=== Begin Enclosure ===

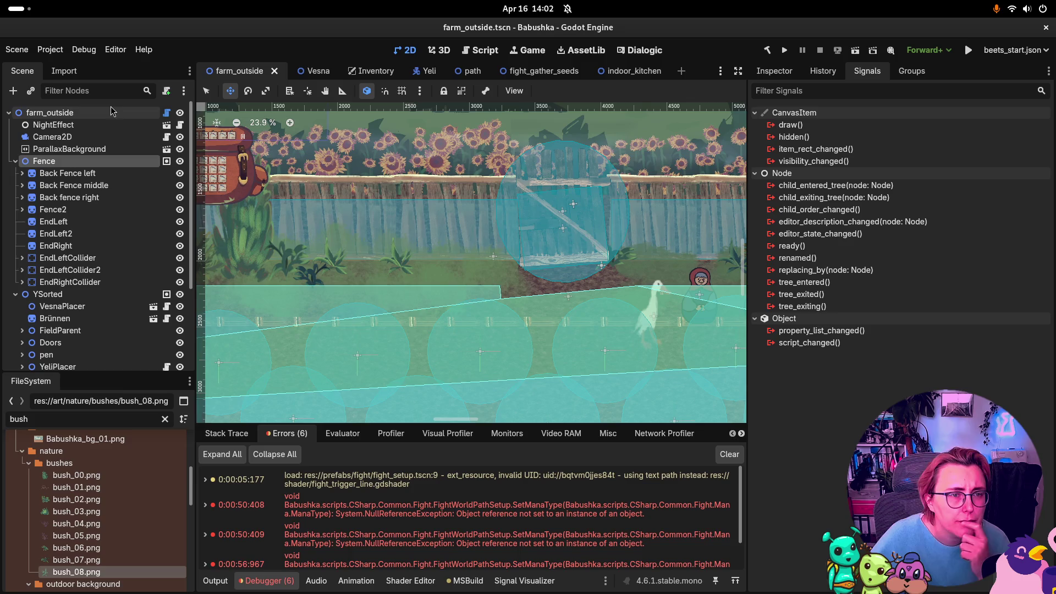
left_click(15, 161)
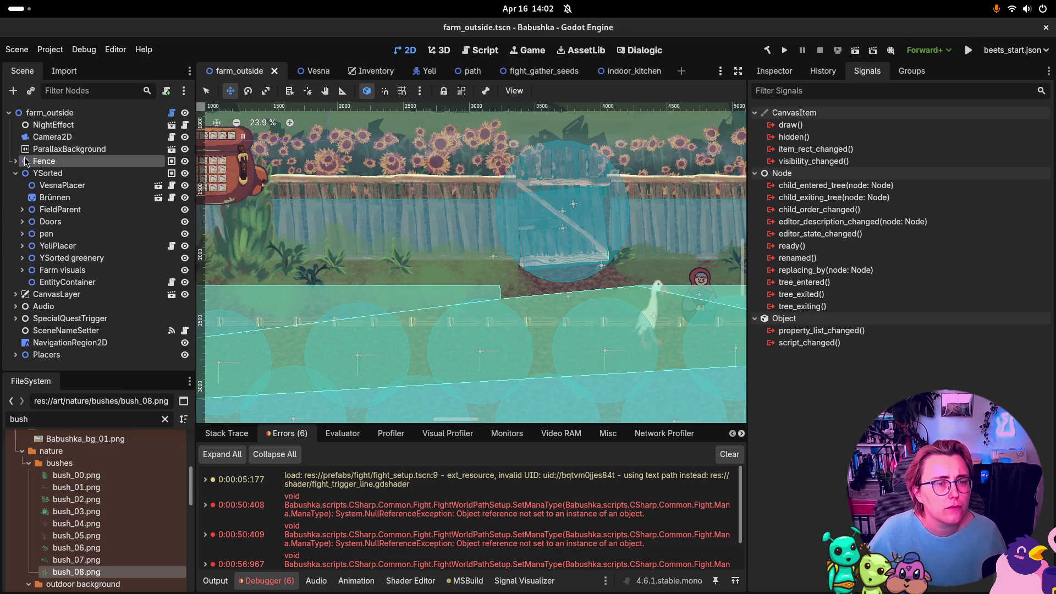
left_click(22, 222)
Step: Expand Fence Door2, check InteractionArea's signals, and review SceneDoor's properties including Process
left_click(75, 234)
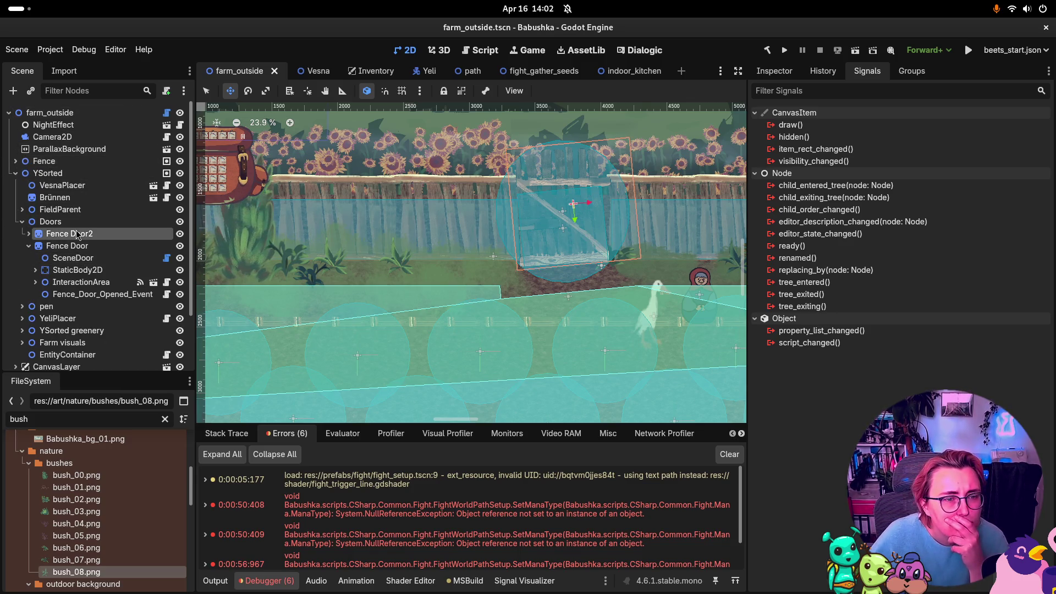
left_click(29, 233)
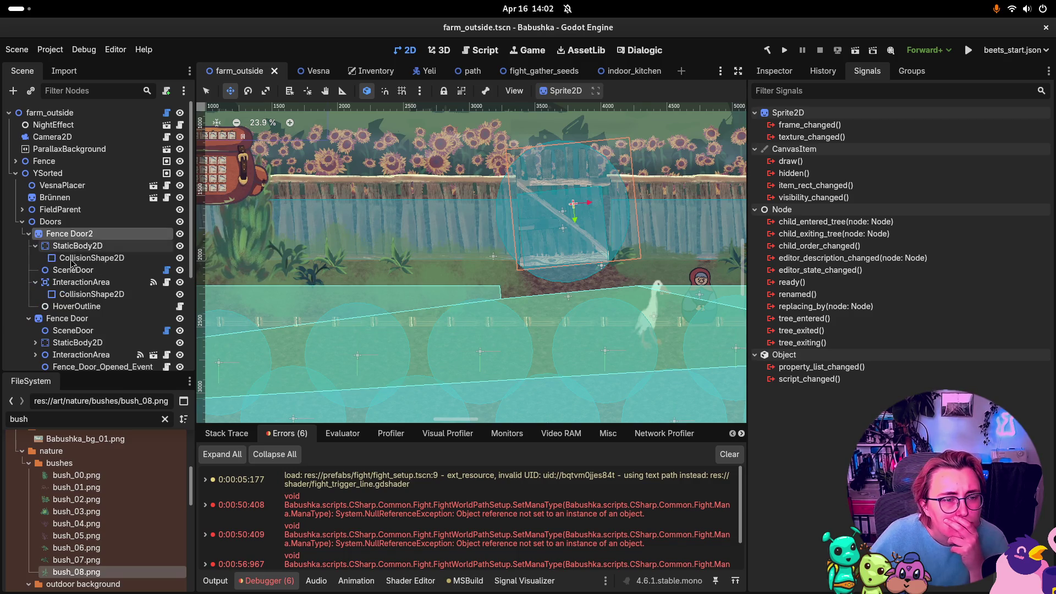
left_click(92, 283)
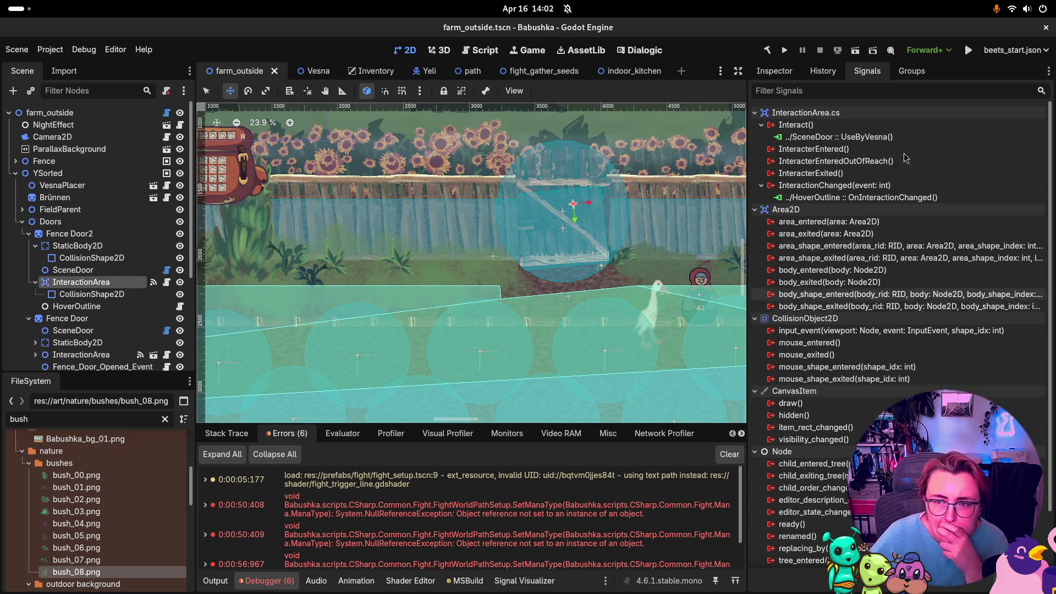
left_click(77, 270)
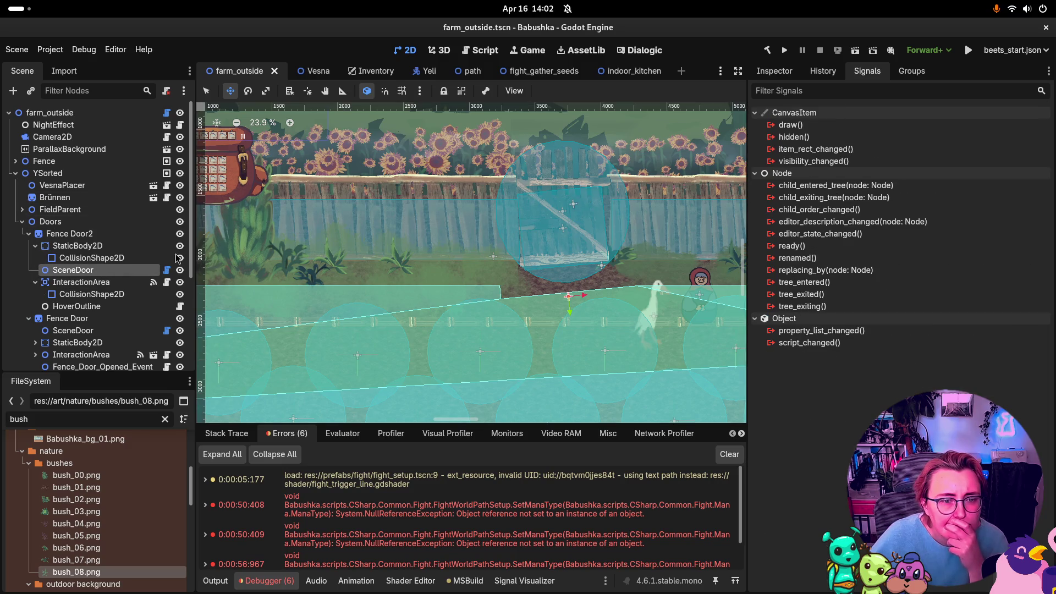
left_click(774, 71)
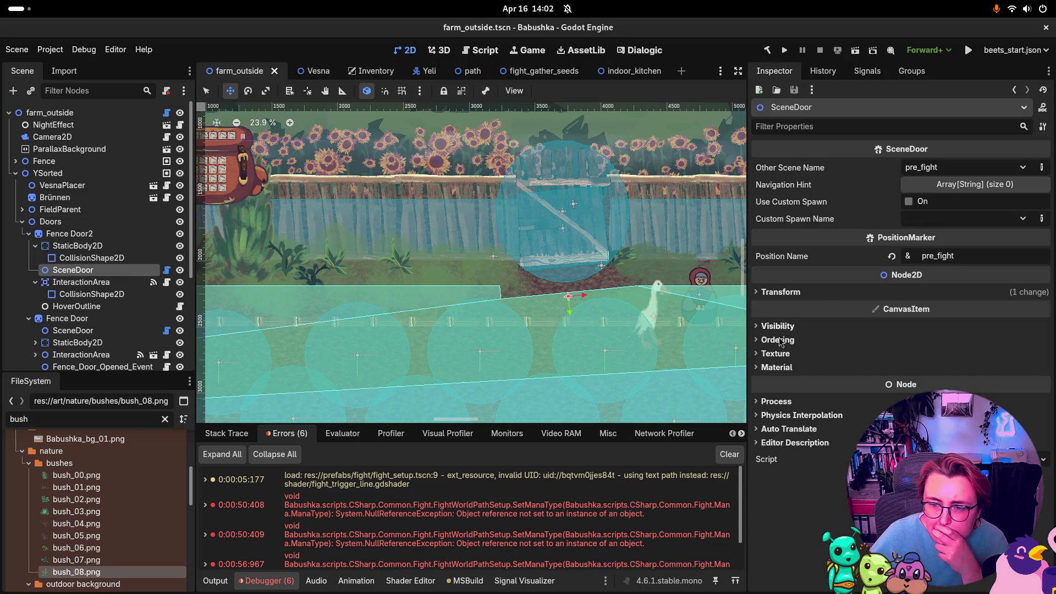
left_click(775, 402)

=== End Enclosure ===

Retype the lines from the one containing "left_click(22, 222)" down to the last line of the records, both included, exactly and nothing more. Pictures stay out.

» **OUTPUT FOR THIS EXERCISE**:
left_click(22, 222)
Step: Expand Fence Door2, check InteractionArea's signals, and review SceneDoor's properties including Process
left_click(75, 234)
left_click(29, 233)
left_click(92, 283)
left_click(77, 270)
left_click(774, 71)
left_click(775, 402)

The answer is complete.